Freedom2Surf announces commercial availability of 8Mb service
21st June 2005: Freedom2Surf announced the launch of its 8Mb Connect Package. Speeds of up to 8Mb will be available to Connect Lite customers for £14.99 with a 2Gb download limit, to Connect Home customers for £19.99 with a 10Gb download limit and Connect Plus for £24.99 (uncapped). The service will initially be available in 14 exchanges in major metropolitan areas, with the number of exchanges increasing to over 200 from end of July 2005 and nationwide by the end of the year. Customers on Freedom2Surf’s existing 2Mb Connect Packages will be able to upgrade to 8Mb by paying a one-off £15 upgrade fee depending on their local exchange capability. F2S is a customer of LLUStream, EasyNet’s wholesale LLU product.

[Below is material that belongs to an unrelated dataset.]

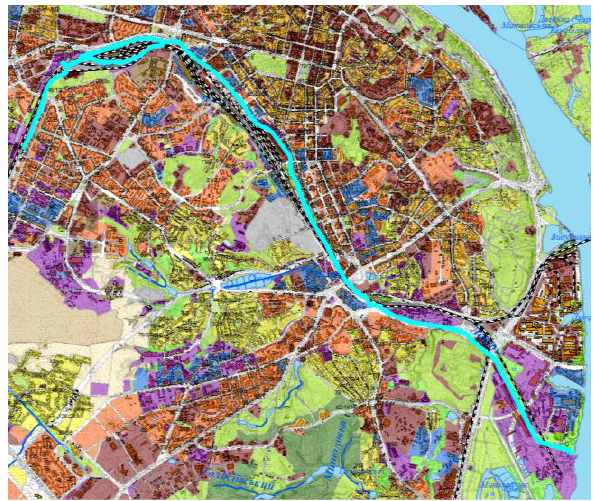
Figure 3. The Lybid river is compared with the functional use types of the city territory (according to the General Plan till 2020). The notation is identical to Fig. 2.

Telewest broadband trial TV over broadband for blueyonder customers
21st June 2005: Telewest Broadband is developing a web-based TV service on its blueyonder.co.uk website, using technology from Narrowstep. It is available to any broadband user, not just Telewest subscribers. The picture can be watched either on the in-screen media player screen or toggled to full-screen. Blueyonder tv streams a mix of entertainment, factual, lifestyle and sport-based programming around the clock. The beta service can be found at www.blueyonder.co.uk/tv. Content is played out at speeds up to 1.8Mb and the service automatically tailors the speed of delivery to the broadband connection. Viewing can be paused and a three-day programme guide provides an on-demand option, allowing users to select content from anywhere in the schedule. Narrowstep describes itself as a service provider for anybody who wishes to make their TV content available on-line. It hosts content for a number of niche interests such as cycling, field hockey, badminton, corporate TV and local content.

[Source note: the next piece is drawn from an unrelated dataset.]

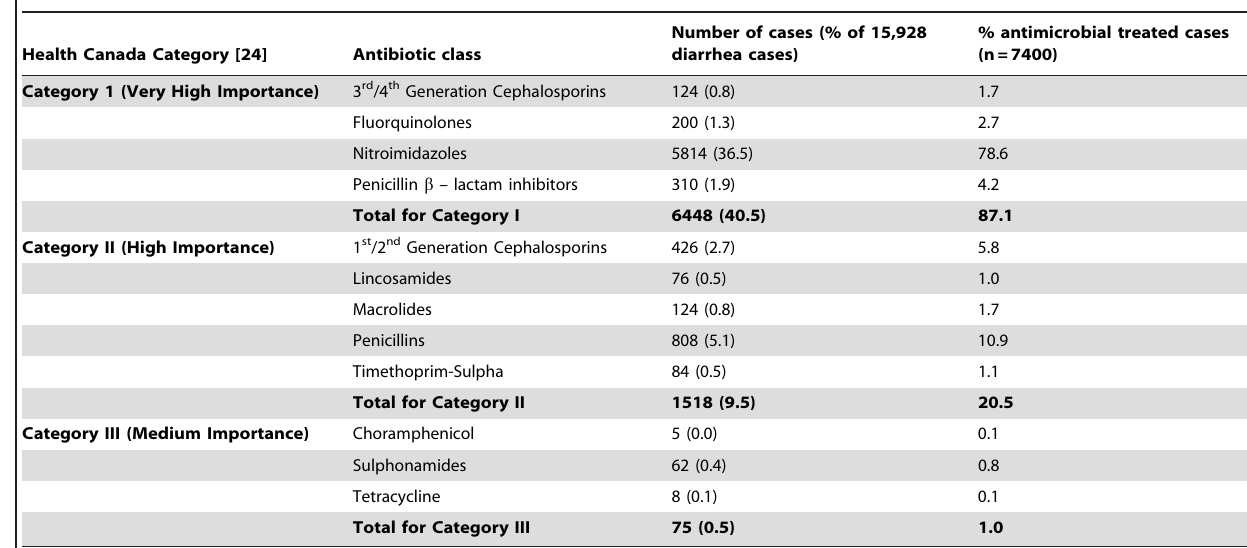
Table 5. Distribution of antimicrobials used by the veterinary practices in the treatment of companion animal diarrhea cases (n=15,928) in 2007, 2008, 2009 and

Demon launches uncapped ‘best available’ service for £19.99 a month
22nd June 2005: Demon announced the introduction of Demon Home 2000 and Demon HomeOffice 2000. Existing Demon broadband customers will be upgraded free of charge, to these services, which offer the fastest available line speed, up to 2Mb. Home 2000 costs £19.99 (inc VAT). The HomeOffice product includes fax, companion dial-up and 20Mb of web-space, for £24.99 (inc VAT). Both products include a static IP address and they remain uncapped.
Ofcom issues statement on ‘new regulatory approach’

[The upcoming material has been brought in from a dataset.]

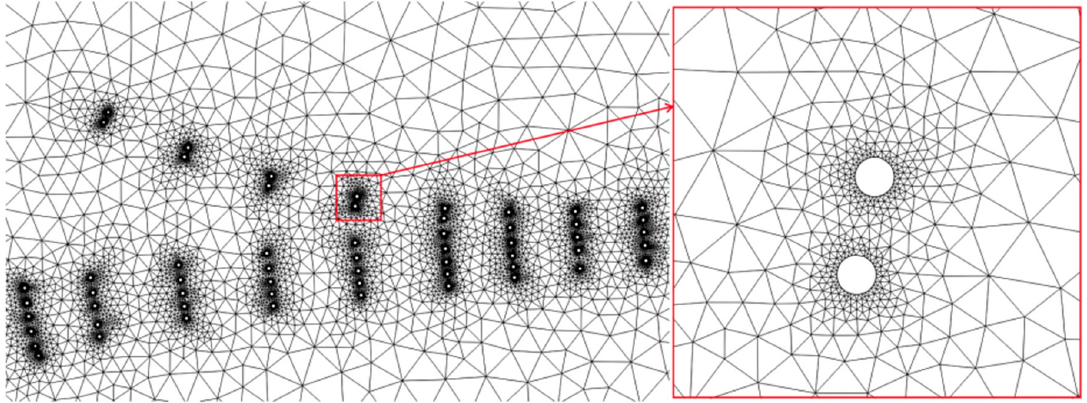
Figure 2. Simulation mesh near Fengxian Bridge (circles denote bridge piers).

23rd June 2005: Ofcom issued a statement a part of its Strategic Telecoms Review process, announcing an agreement reached with BT, which confirms Ofcom’s preference for a legally binding commitment to ‘equivalence’ between different parts of BT and equality of access to the fixed network, as opposed to a referral under the 2002 Enterprise Act. With full details to be published on 30 June, the summary announcement talks about six ‘..undertakings which commit the company to substantive changes in organisation and behaviour’. The six are Enforceability (establishing the legally binding nature of the commitments); Branding and identity (setting up a new, separate division of BT called Access Services, with a distinct organisation, management and brand identity); Product equivalence (BT commits to ‘Equivalence of Input’ for the price and delivery of products to retail providers); Products and services (BT offers universal LLU, WLR, backhaul and IPStream); NGN (ensuring that competitors who rely on interconnect are not materially disadvantaged); Board and governance (BT to be monitored by an Equality of Access Board or EAB). There was also an announcement about the reduction in price for full LLU from £105 to £80 per annum and stability on IPStream pricing until LLU reaches 1.5 million lines.